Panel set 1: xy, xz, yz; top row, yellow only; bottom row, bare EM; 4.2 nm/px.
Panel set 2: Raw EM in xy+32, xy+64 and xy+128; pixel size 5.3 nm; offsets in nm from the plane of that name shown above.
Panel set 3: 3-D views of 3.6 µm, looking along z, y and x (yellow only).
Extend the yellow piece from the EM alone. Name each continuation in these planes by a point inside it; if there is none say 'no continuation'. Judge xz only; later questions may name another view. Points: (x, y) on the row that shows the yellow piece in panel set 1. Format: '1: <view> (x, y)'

___

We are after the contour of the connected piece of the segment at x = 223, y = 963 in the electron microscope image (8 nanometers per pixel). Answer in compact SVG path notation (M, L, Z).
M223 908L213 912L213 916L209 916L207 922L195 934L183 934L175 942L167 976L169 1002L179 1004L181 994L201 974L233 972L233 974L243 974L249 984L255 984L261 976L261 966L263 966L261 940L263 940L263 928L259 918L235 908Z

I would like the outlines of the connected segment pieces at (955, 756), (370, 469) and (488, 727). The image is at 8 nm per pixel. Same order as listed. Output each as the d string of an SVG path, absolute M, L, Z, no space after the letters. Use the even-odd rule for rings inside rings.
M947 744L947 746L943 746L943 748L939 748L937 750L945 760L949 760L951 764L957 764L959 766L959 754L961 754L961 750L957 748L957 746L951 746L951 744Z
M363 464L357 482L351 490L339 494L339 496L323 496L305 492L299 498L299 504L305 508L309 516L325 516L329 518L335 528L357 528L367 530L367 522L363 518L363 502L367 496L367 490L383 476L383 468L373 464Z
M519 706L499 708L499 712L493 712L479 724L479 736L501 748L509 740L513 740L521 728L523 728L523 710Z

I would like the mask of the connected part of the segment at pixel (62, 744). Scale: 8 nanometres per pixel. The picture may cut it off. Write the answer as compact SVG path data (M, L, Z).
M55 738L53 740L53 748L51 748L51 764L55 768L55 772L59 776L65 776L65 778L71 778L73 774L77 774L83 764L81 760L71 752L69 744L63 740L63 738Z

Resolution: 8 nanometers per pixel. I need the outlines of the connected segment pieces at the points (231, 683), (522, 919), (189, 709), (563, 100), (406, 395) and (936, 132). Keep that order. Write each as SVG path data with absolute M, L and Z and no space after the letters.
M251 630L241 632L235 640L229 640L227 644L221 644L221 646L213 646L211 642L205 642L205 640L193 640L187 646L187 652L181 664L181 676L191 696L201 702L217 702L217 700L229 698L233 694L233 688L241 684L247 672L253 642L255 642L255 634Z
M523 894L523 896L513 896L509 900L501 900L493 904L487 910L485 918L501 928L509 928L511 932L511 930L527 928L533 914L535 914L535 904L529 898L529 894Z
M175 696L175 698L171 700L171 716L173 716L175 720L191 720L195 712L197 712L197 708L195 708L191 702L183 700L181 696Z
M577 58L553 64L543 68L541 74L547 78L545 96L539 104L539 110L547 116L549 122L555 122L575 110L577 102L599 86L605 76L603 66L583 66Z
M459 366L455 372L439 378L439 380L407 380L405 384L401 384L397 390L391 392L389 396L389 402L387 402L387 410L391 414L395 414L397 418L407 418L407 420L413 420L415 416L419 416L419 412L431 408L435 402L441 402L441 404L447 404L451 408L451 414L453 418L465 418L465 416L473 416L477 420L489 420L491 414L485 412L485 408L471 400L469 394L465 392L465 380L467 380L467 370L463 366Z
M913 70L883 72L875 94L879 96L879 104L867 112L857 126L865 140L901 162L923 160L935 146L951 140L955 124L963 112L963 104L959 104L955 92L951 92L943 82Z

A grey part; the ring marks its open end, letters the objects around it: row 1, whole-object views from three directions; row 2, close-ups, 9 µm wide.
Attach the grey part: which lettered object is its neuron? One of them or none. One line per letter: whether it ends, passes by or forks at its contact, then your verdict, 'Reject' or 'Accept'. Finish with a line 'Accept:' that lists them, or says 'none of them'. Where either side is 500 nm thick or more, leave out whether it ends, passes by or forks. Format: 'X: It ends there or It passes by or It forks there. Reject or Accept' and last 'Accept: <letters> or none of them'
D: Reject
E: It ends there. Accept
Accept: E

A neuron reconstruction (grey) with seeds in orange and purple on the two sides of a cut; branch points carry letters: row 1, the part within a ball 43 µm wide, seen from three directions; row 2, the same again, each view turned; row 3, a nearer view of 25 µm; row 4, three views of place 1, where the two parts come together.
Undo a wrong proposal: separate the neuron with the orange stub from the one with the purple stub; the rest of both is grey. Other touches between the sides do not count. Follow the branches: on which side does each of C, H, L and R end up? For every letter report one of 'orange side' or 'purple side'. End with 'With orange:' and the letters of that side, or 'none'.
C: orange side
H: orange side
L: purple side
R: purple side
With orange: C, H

___

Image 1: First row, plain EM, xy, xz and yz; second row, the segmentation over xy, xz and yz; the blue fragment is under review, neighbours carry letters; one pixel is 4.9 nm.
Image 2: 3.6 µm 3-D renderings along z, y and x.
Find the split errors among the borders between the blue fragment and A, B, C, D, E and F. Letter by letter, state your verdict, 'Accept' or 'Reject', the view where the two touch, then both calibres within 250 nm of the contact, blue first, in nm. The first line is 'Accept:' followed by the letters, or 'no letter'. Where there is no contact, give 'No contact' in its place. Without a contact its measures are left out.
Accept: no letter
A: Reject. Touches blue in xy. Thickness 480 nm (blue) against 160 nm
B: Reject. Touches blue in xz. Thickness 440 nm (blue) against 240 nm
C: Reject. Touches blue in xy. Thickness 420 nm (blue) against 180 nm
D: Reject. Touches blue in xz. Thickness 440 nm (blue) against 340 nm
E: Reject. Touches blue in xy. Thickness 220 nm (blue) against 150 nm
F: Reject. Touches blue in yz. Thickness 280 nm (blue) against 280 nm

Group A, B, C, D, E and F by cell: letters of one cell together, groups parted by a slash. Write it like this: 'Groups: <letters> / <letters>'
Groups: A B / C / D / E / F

___

*Work required:* Extract every line containing the string "along" from the material.

*Answer box:*
Panel set 3: 3-D views of 3.6 µm, looking along z, y and x (yellow only).
Image 2: 3.6 µm 3-D renderings along z, y and x.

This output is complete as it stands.